Vom Pestalozziheim zu
agilas–bilden bewegt

«Endlich war mein Wunsch erfüllt: Die Mädchen meiner Sprechstunde, denen ich keine Lehrstelle vermitteln konnte, weil sie einfach für das Berufsleben noch nicht reif waren, würden an einem guten Ort untergebracht werden können.» Rosa Neuenschwander zeigte sich glücklich, als das Pestalozziheim am 15. Oktober 1939 seine Türen öffnete. Als erste Berufsberaterin des Kantons Bern und Kämpferin für die Professionalisierung der Frauenberufe war es ihr ein Anliegen, auch den «geistig und körperlich zurückgebliebenen Mädchen» ein Zuhause zu schaffen, wo diese «in Geborgenheit ein Jahr lang heranreifen» konnten.

AUFGABE A >> Gib die unten folgenden Einträge vollständig und Zeichen für Zeichen wieder. Lass dabei die Bilder weg.

MATERIAL ZUR AUFGABE >>
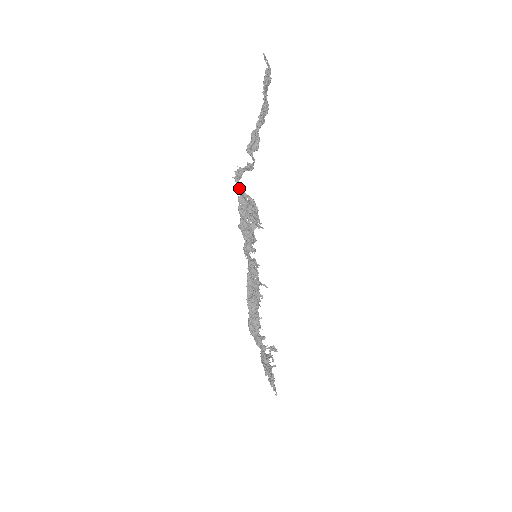
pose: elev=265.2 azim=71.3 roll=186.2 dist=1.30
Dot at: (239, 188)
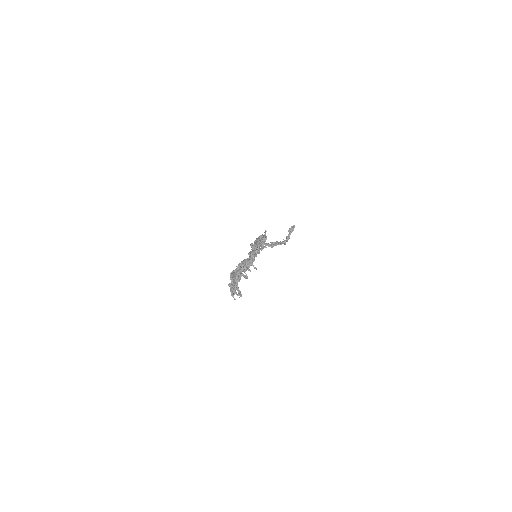
Dot at: occluded
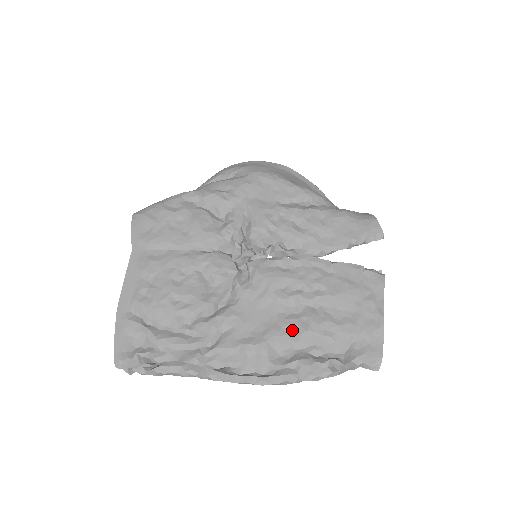
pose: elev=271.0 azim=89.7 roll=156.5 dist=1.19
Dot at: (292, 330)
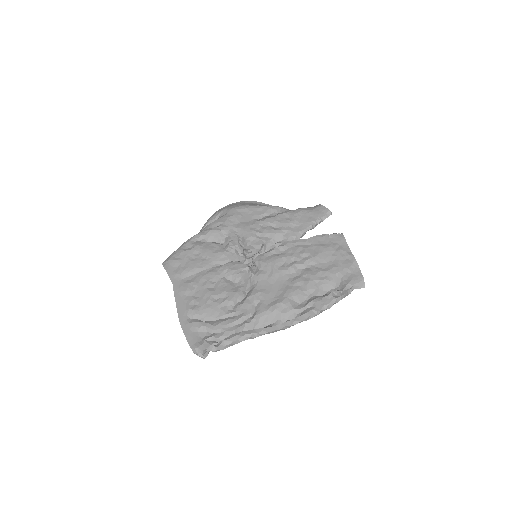
Dot at: (300, 285)
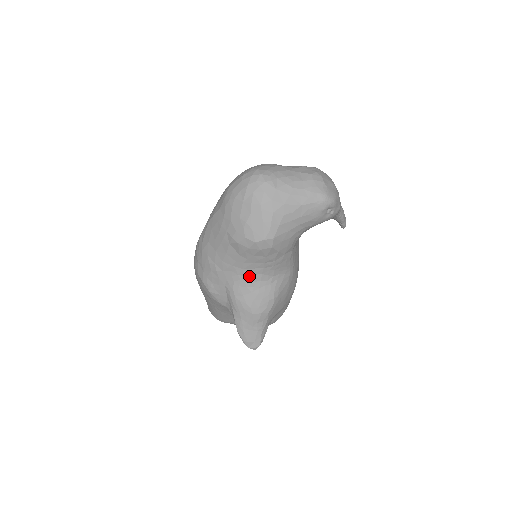
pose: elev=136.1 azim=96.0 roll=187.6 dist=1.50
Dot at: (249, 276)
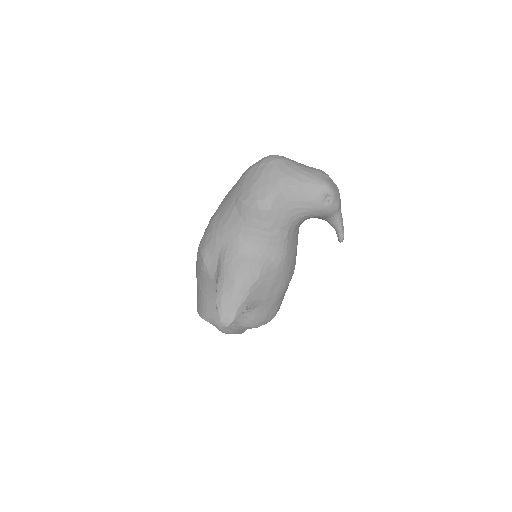
Dot at: (243, 243)
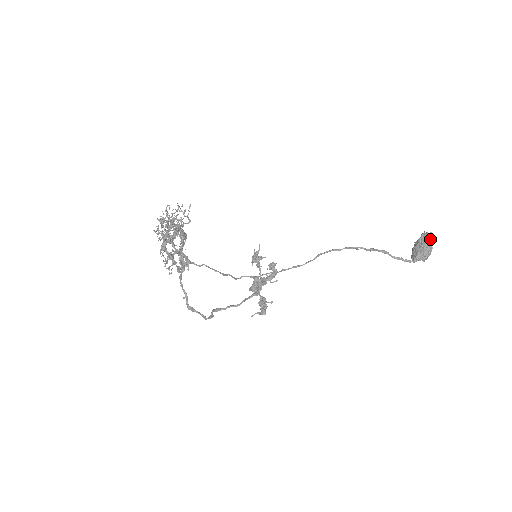
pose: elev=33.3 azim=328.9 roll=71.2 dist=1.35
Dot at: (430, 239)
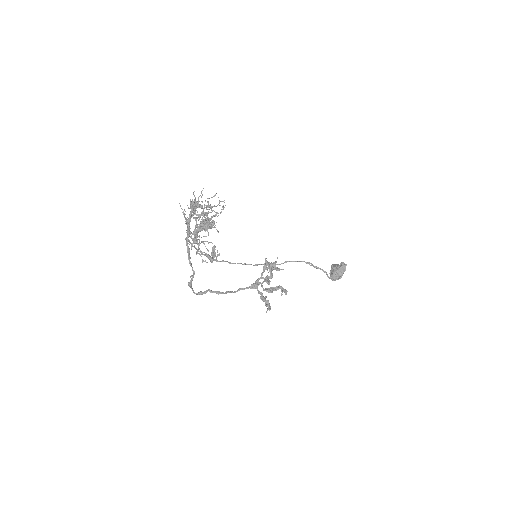
Dot at: occluded
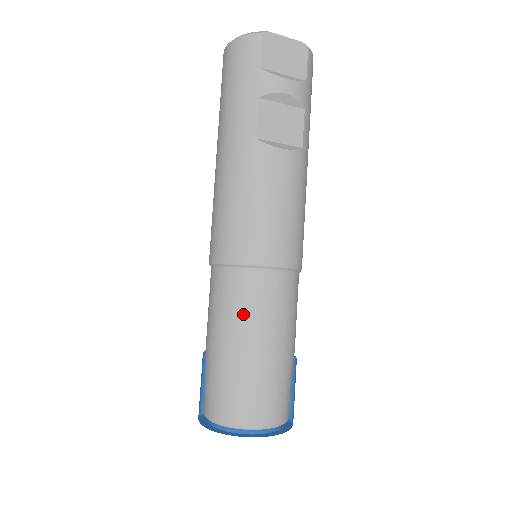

AUFGABE B >> Zitiere den Artikel über das Pestalozziheim oben vollständig und ohne jede Abweichung.

LÖSUNG A >>
pose: elev=265.2 azim=71.3 roll=186.2 dist=1.30
Dot at: (239, 188)
Dot at: occluded
pose: elev=271.0 azim=89.7 roll=156.5 dist=1.19
Dot at: (292, 330)
Dot at: (300, 285)
pose: elev=136.1 azim=96.0 roll=187.6 dist=1.50
Dot at: (249, 276)
Dot at: (243, 243)
pose: elev=33.3 azim=328.9 roll=71.2 dist=1.35
Dot at: (430, 239)
Dot at: occluded

LÖSUNG B >>
Vom Pestalozziheim zu
agilas–bilden bewegt

«Endlich war mein Wunsch erfüllt: Die Mädchen meiner Sprechstunde, denen ich keine Lehrstelle vermitteln konnte, weil sie einfach für das Berufsleben noch nicht reif waren, würden an einem guten Ort untergebracht werden können.» Rosa Neuenschwander zeigte sich glücklich, als das Pestalozziheim am 15. Oktober 1939 seine Türen öffnete. Als erste Berufsberaterin des Kantons Bern und Kämpferin für die Professionalisierung der Frauenberufe war es ihr ein Anliegen, auch den «geistig und körperlich zurückgebliebenen Mädchen» ein Zuhause zu schaffen, wo diese «in Geborgenheit ein Jahr lang heranreifen» konnten.